Our brains are designed to do one thing at a time, although we can switch our attention rapidly among different things. This switching action is expensive, though, because the part of the brain that decides where attention goes next is some of the priciest real estate in our head. It takes a huge amount of energy to keep switching our attention in order to create the illusion that we are doing many things at once. The energy cost of all that brain-switching is what we call stress. It is the brain’s way of telling us to stop it.
Stress subsides when you get into a rhythm that feels comfortable. This is the rate of processing your brain was designed to do. If you push yourself to go faster than that, you will feel stressed and your brain will not work as well. So the more you have to do, and the bigger the project, the more you should be slowing down to find your most productive pace for the situation.
If you try to get ahead of your brain, you soon will feel like you are about to explode. This is bad for your brain, your cardiovascular system, your stomach acid, and your adrenals. Stress hormones and elevated blood pressure are the body’s way of saying you can’t prove your worthiness through getting a lot done.
Why not unlearn this unnecessary self-pressure and find your true pace? Your best pace is how long it takes you to do something mindfully and comfortably. You have to pay attention to your stress response in order to find that rhythm that makes tasks seem to do themselves. As soon as your stomach starts to tense up or the top of your head feels like it’s contracting, stop and note the pressure you are experiencing. Take a full breath, exhale slowly, and tell yourself to find your pace.
Your sensitivity to your brain’s stress reaction may have become so blunted and neglected that you no longer know how much time you really need to do something. Chances are you have not been allotting enough time to do things comfortably.
Time yourself, and see how long it really takes to do a job without stress. Then break the task into bits, so that you can get the mini-sections done easily and pleasantly. By paying attention to your bodily sensations, you can create slower, smaller units of effort that don’t cause stress to your system. You will also find yourself more willing to do chores when rushing and pressure are no longer built into them.
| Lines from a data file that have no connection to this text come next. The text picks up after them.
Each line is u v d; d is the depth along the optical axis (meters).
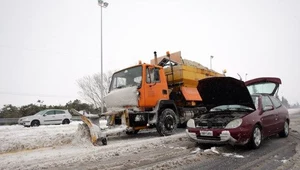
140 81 7.97
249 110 6.22
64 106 30.34
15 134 10.12
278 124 6.83
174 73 10.07
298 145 5.98
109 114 7.29
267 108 6.28
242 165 4.24
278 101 7.70
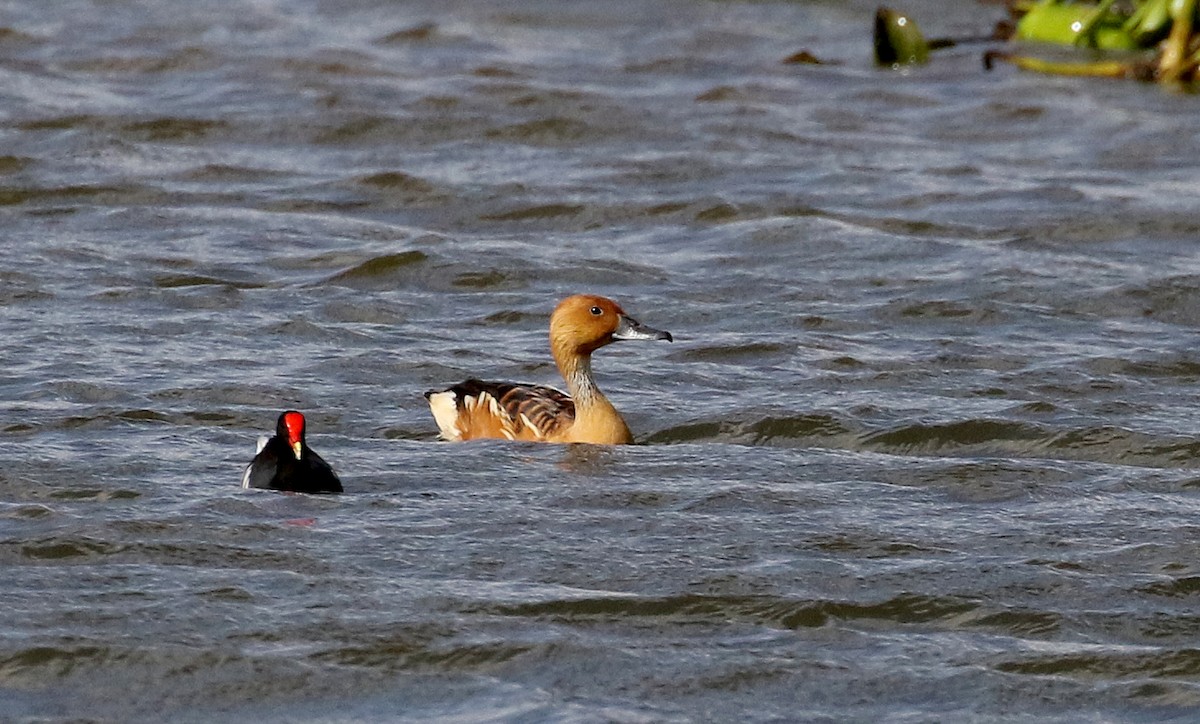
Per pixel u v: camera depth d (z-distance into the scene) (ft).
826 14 130.11
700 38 120.88
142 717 33.53
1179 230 78.38
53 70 105.09
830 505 45.29
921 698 34.99
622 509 44.62
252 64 107.76
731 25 125.59
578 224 78.95
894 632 37.91
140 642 36.09
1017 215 79.97
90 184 81.66
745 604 38.93
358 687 34.78
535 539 42.22
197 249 72.69
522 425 51.26
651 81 107.24
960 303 66.08
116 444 48.62
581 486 46.24
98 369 56.18
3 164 84.53
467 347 60.70
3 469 45.91
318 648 36.17
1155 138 95.09
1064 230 77.87
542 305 66.03
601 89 103.81
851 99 103.60
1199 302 67.82
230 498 44.14
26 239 72.95
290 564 40.22
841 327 63.98
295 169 86.38
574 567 40.45
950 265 72.02
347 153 89.56
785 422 52.75
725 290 68.69
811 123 97.60
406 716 33.65
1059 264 72.13
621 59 113.80
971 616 38.65
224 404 53.47
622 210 79.82
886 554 41.86
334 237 75.36
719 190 83.61
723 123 96.48
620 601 38.73
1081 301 67.56
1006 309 65.72
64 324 61.31
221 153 88.48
Another way to find your natural pace is to double the time you think a task will take. If you think something will require a morning to do, plan two mornings. If you have to be somewhere in fifteen minutes, give yourself thirty. It will feel awful to do this because it goes against everything that you believe about being a good, productive person. But you will finally find out what your brain needs in order to do things with ease.
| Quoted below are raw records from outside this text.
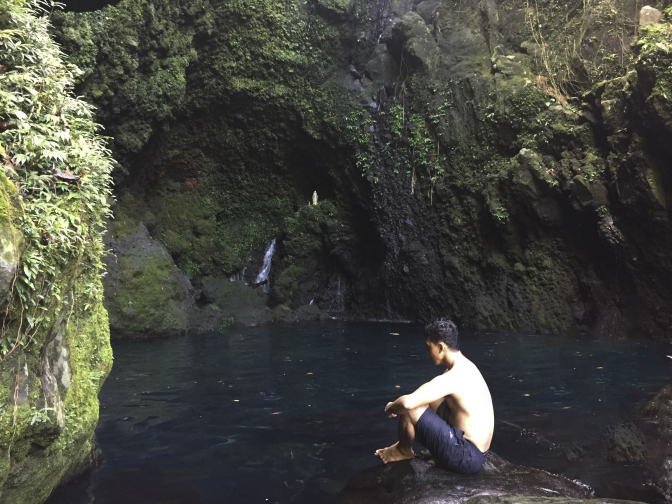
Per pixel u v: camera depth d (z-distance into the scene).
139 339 10.34
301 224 14.66
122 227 11.78
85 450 3.63
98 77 10.92
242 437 4.45
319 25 13.66
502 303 11.42
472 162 12.20
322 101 13.73
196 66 13.36
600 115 10.30
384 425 4.75
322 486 3.44
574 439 4.26
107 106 11.37
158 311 10.89
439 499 2.88
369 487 3.26
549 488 3.09
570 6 11.76
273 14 13.22
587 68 11.00
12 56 3.08
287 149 14.62
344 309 14.26
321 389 6.11
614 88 9.96
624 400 5.39
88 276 3.53
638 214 9.50
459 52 12.87
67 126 3.19
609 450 3.99
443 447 3.25
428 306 12.49
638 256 9.77
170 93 12.43
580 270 10.81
People may laugh at this, saying they don’t have enough time as it is, let alone stretching it out longer. But by doing bits of a task over a longer period of time, your stress will decrease and you will get as much done as before. It just won’t all be compressed into one indigestible hunk of all-out effort. Time is not the problem; it is leaving it as one big job to be done in a rush. If you realize that it takes you twice as long as you thought to get something done, you would be content to chip away at it in pieces over a longer period of time. Your pace would feel comfortable, and you would still get everything done. Find your pace and find your peace.